Hi, I want to train the standard PPO model but then I would need to perform additional testing in pytorch. By looking at the source code it seems that the framework make extensive use of pytorch. Also, it seems that together with the barracuda model, it saves some *.pt files which I guess are pytorch models. So I am inclined to think that it is indeed possible to reimport such models into python.

However, I am not sure where to find the definition of the architecture in order to load the state_dict into it. Any help? Thanks!

1 Like

Hey,

I was trying to accomplish the same thing… Based on my testing it is not possible to load the model using just the .pt files you would need to use the onnx files. If you are focused on importing it into pytorch it is possible using the caffe2 onnx backend. However, the easiest way for me was to use the onnxruntime library to load the model and run inference.

This isn’t a supported use-case currently, as the architecture is determined by the observations/actions you specify in Unity. Netron (https://netron.app/) is a great way to check on the ONNX file if you’re interested to see what the network looks like.

1 Like

Hi @ervteng_unity and @hmusr09 , thank you for your replies. I am pretty surprised about them, because I think I have actually managed to accomplish it.
I notice that to create the model structure I needed the behaviourSpec and the network setting, which as far as I understand are passed to Python from the Unity Scene through one of the communication channels.
So I started the learning mode (in debug mode through /learn.py) and I just saved both behaviourSpec and network settings in a file (pickled).
Then when I need to re-open the model outside Unity I do:

from mlagents.trainers.mltorch.networks import SimpleActor, SharedActorCritic, GlobalSteps
import pickle
import torch

behavior_spec = pickle.load(open('./beha_spec_visual_food.sp', 'rb'))
network_settings = pickle.load(open('./net_set_visual_food.sp', 'rb'))
condition_sigma_on_obs = False
tanh_squash = False
actor = SimpleActor(
            observation_specs=behavior_spec.observation_specs,
            network_settings=network_settings,
            action_spec=behavior_spec.action_spec,
            conditional_sigma=condition_sigma_on_obs,
            tanh_squash=tanh_squash,
            )

actor.load_state_dict(torch.load('./unity_projects/results/prova/VisualFoodCollector/VisualFoodCollector-2400.pt')['Policy'])

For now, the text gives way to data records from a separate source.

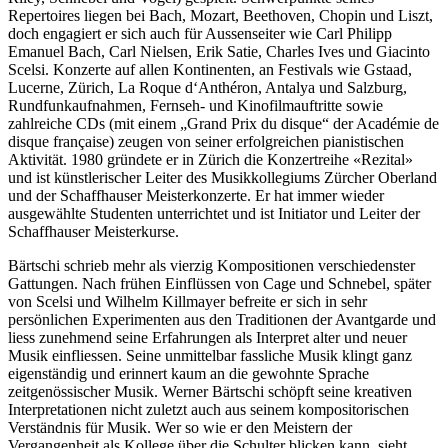
Repertoires liegen bei Bach, Mozart, Beethoven, Chopin und Liszt,
doch engagiert er sich auch für Aussenseiter wie Carl Philipp
Emanuel Bach, Carl Nielsen, Erik Satie, Charles Ives und Giacinto
Scelsi. Konzerte auf allen Kontinenten, an Festivals wie Gstaad,
Lucerne, Zürich, La Roque d‘Anthéron, Antalya und Salzburg,
Rundfunkaufnahmen, Fernseh- und Kinofilmauftritte sowie
zahlreiche CDs (mit einem „Grand Prix du disque“ der Académie de
disque française) zeugen von seiner erfolgreichen pianistischen
Aktivität. 1980 gründete er in Zürich die Konzertreihe «Rezital»
und ist künstlerischer Leiter des Musikkollegiums Zürcher Oberland
und der Schaffhauser Meisterkonzerte. Er hat immer wieder
ausgewählte Studenten unterrichtet und ist Initiator und Leiter der
Schaffhauser Meisterkurse.
Bärtschi schrieb mehr als vierzig Kompositionen verschiedenster
Gattungen. Nach frühen Einflüssen von Cage und Schnebel, später
von Scelsi und Wilhelm Killmayer befreite er sich in sehr
persönlichen Experimenten aus den Traditionen der Avantgarde und
liess zunehmend seine Erfahrungen als Interpret alter und neuer
Musik einfliessen. Seine unmittelbar fassliche Musik klingt ganz
eigenständig und erinnert kaum an die gewohnte Sprache
zeitgenössischer Musik. Werner Bärtschi schöpft seine kreativen
Interpretationen nicht zuletzt auch aus seinem kompositorischen
Verständnis für Musik. Wer so wie er den Meistern der
Vergangenheit als Kollege über die Schulter blicken kann, sieht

Which returns a promising “”

Is there anything wrong with this approach?

1 Like

Nope, this should work fine!

2 Likes

@ValBis I’m trying to load the model in pytorch as well, but I don’t quite understand how to save behavior and network information in pickle files. In which files and times should I save this information?

I would really like a small write up tutorial for this as well. I am trying to load a trained model on a real world scenario for deployment. Does the .onnx file store the network structure and the weights + biases? Can i just load the .onnx model like a torchscript for deployment?